Lucie Deslauriers a participé à différentes activités offertes par la Ville de Belœil, y compris des cours de Zumba et de conditionnement physique. Elle a toutefois remarqué que l’ensemble des chansons utilisées pendant ces activités étaient en anglais. Elle a fait des propositions aux professeurs pour faire jouer des chansons québécoises, ou à la rigueur instrumentales, à la place, mais elle dit avoir reçu un accueil tiède de leur part. C’est à ce moment qu’elle s’est tournée vers d’autres organisations pour obtenir gain de cause.
En plus d’approcher directement la Ville de Belœil, elle a reçu une réponse venant du ministère des Affaires municipales et de l’Habitation (MAMH) au sujet de la nouvelle mouture de la Charte de la langue française adoptée en 2022, renforçant sa portée. « La “nouvelle” Charte établit désormais le devoir d’exemplarité de l’État relativement à l’utilisation, à la promotion, au rayonnement et à la protection de la langue française. Le principe général d’exemplarité veut que toute communication de l’Administration (incluant les municipalités) soit faite exclusivement en français. Cela s’applique, notamment, à la langue des services rendus au public », peut-on notamment lire dans un courriel transmis par Daniel-Joseph Chapdelaine, conseiller en affaires municipales au MAMH, à Mme Deslauriers le 13 février dernier.
Cette réponse fait dire à la citoyenne que la Ville contreviendrait à la loi si elle continuait de tolérer l’anglais dans ses cours, même si c’est seulement dans la musique. Sa proposition est donc que « Belœil adopte un règlement visant à se conformer aux exigences de la Loi sur la langue officielle et commune du Québec, et que ce règlement soit intégré dans les contrats entre la Ville de Belœil et ses fournisseurs de services, et ce, dans les meilleurs délais ». « J’ai senti que la Ville était favorable à établir un règlement qui s’appliquerait aux fournisseurs de services, mais on m’a dit que l’administration avait peur que les professeurs partent s’ils étaient obligés de changer leur programmation. » Maintenant qu’elle a fait sa proposition, elle a hâte de connaître la position que prendra la Ville dans ce dossier. « Et si la réponse n’est pas positive, je vais porter plainte à la Commission municipale du Québec pour que ça change », poursuit Lucie Deslauriers. Si jamais la Ville de Belœil était reconnue comme fautive en permettant la diffusion de musique en anglais dans ses cours, cela pourrait possiblement créer un précédent pour les autres municipalités du Québec.
Réponse de la Ville
À travers sa porte-parole Émélie Trinque, la Ville de Belœil rappelle qu’elle est « engagée activement dans la protection et la promotion de la langue française à travers plusieurs initiatives » et qu’elle respecte « pleinement les exigences légales en matière linguistique ».

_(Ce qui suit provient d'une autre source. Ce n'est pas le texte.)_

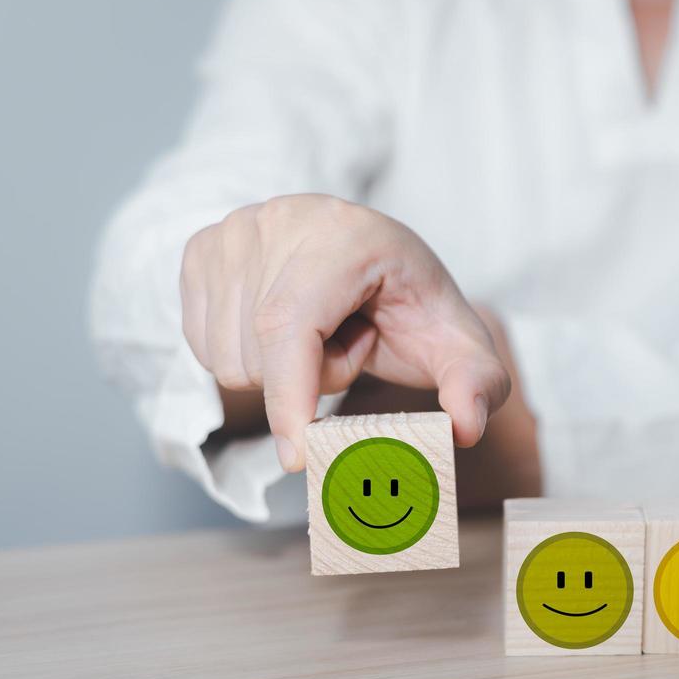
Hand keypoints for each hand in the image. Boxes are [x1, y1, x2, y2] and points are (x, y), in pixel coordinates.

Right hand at [180, 194, 509, 470]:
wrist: (369, 254)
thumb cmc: (409, 300)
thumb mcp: (459, 341)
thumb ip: (478, 382)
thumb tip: (467, 427)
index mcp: (344, 235)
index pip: (291, 324)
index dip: (291, 396)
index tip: (300, 457)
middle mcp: (278, 220)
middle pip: (259, 355)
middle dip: (312, 378)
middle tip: (356, 341)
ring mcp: (232, 232)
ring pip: (227, 358)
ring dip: (281, 369)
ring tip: (326, 330)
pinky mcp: (200, 251)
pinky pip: (202, 347)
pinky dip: (248, 355)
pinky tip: (292, 324)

Concernant la demande spécifique de la musique en français dans les cours de mise en forme, la Ville se montre plus nuancée. « À l’heure actuelle, bien que tous les cours soient dispensés en français […], les professeurs peuvent utiliser un support musical adapté à leur discipline, qui peut inclure des chansons dans d’autres langues. Après analyse de cette demande et discussions avec les professeurs concernés, il apparaît que la Politique linguistique de l’État recommande de privilégier le français pour la musique vocale diffusée sur certaines plateformes publiques […]. Toutefois, cette recommandation ne s’étend pas explicitement aux cours de mise en forme », explique Mme Trinque.
« Dans ce contexte, sachant que l’ensemble des cours se déroulent en français et que les options de musique québécoise correspondant aux critères techniques requis sont limitées (tempo spécifique requis pour ce type de cours de mise en forme), la Ville de Belœil considère justifiée l’utilisation de certaines chansons en d’autres langues. Imposer exclusivement du contenu musical en français mettrait en péril la qualité et la tenue même de ces cours, faute de répertoire adapté », poursuit la porte-parole de la Ville, qui assure que les professeurs ont été sensibilisés à cet enjeu et qu’ils sont invités à privilégier autant que possible le français dans leurs choix musicaux.